The idea is, as Clay Shirky and David Weinberger have reminded us, rooted in the physical world. Subject classification escapes the physicality of shelf-order classification, in which a book must be shelved in a single place, but is still restrained by the physicality of the catalog card. A catalog card can only reference a certain number of subjects. Nobody wants a book to take up twenty cards. And the subject cards can only reference so many books. About 90% of all literature could fall under the LCSH subject Man-woman relationships. But it would make no sense to slot this 90% under that heading in a physical card catalog–the card catalog would instantly grow by 90%! And there seem to be very real differences in relevancy and “what-the-heck”-ness between real-life members of the “Man-woman relationships” LCSH: High Fidelity, Great expectations, The Fountainhead, I Kissed Dating Goodbye, and The Official Hottie Hunting Guide.
If you’re very selective, you can keep the numbers down. But, apart from the rule that the first subject is generally the primary one, there’s no good way to relevancy rank the books belonging to a subject.

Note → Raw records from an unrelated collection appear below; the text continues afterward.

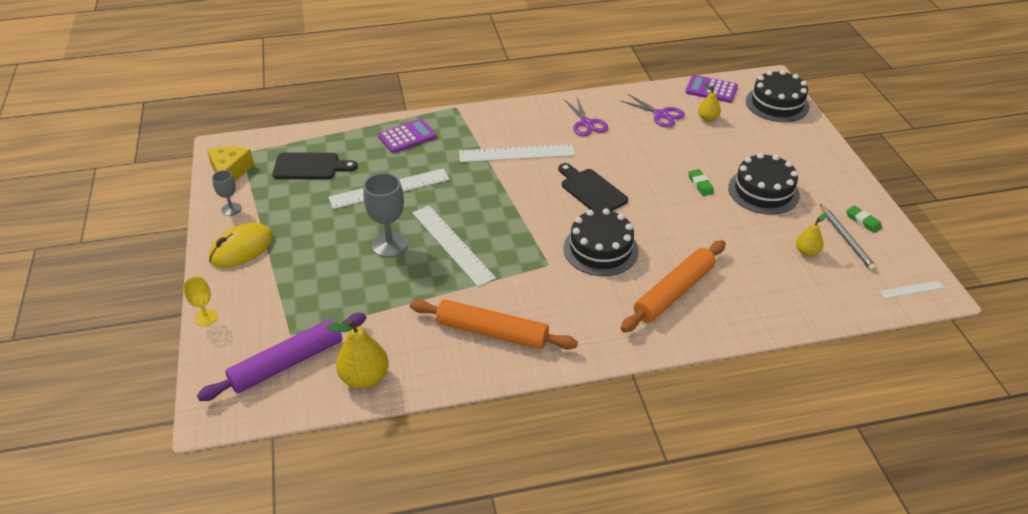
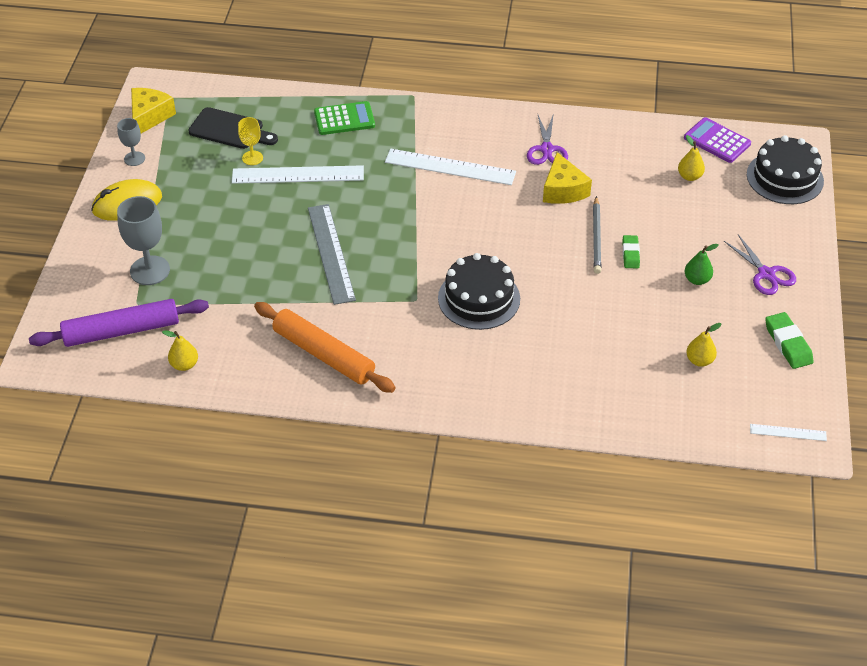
camera: 20 degrees right, 5 degrees up
(206, 317) = (68, 266): yellow goblet -> yellow goblet (252, 158)
(364, 378) = (184, 365): yellow pear -> yellow pear, size x0.59
(389, 244) = (269, 237): grey goblet -> grey goblet (150, 270)
(407, 137) = (344, 119): purple calculator -> green calculator
(452, 244) = (331, 253): white ruler -> grey ruler
(591, 190) = (506, 230): black cutting board -> none
(618, 150) = (563, 190): none -> yellow cheese
(661, 115) = (638, 159): purple scissors -> purple scissors (766, 274)
(673, 292) = (527, 364): orange rolling pin -> none
(763, 191) = (697, 280): black cake -> green pear
(846, 239) = (754, 358): grey pencil -> grey pencil (597, 237)
(863, 221) = (788, 343): green eraser -> green eraser, size x1.50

Tags can do it, because tens, hundreds or thousands of users applying tags creates a “statistics of meaning.” So, 1984 is tagged dytopia 549 times, torture six times and Great Britain two times. The numbers can be turned into ranking, so 1984 shows up high on a list of books about “dystopia,” lower under “torture” and near the end of a list of books about Great Britain.
This is all well-worn territory. My question is this: Is there any way to relevancy-rank books within subjects?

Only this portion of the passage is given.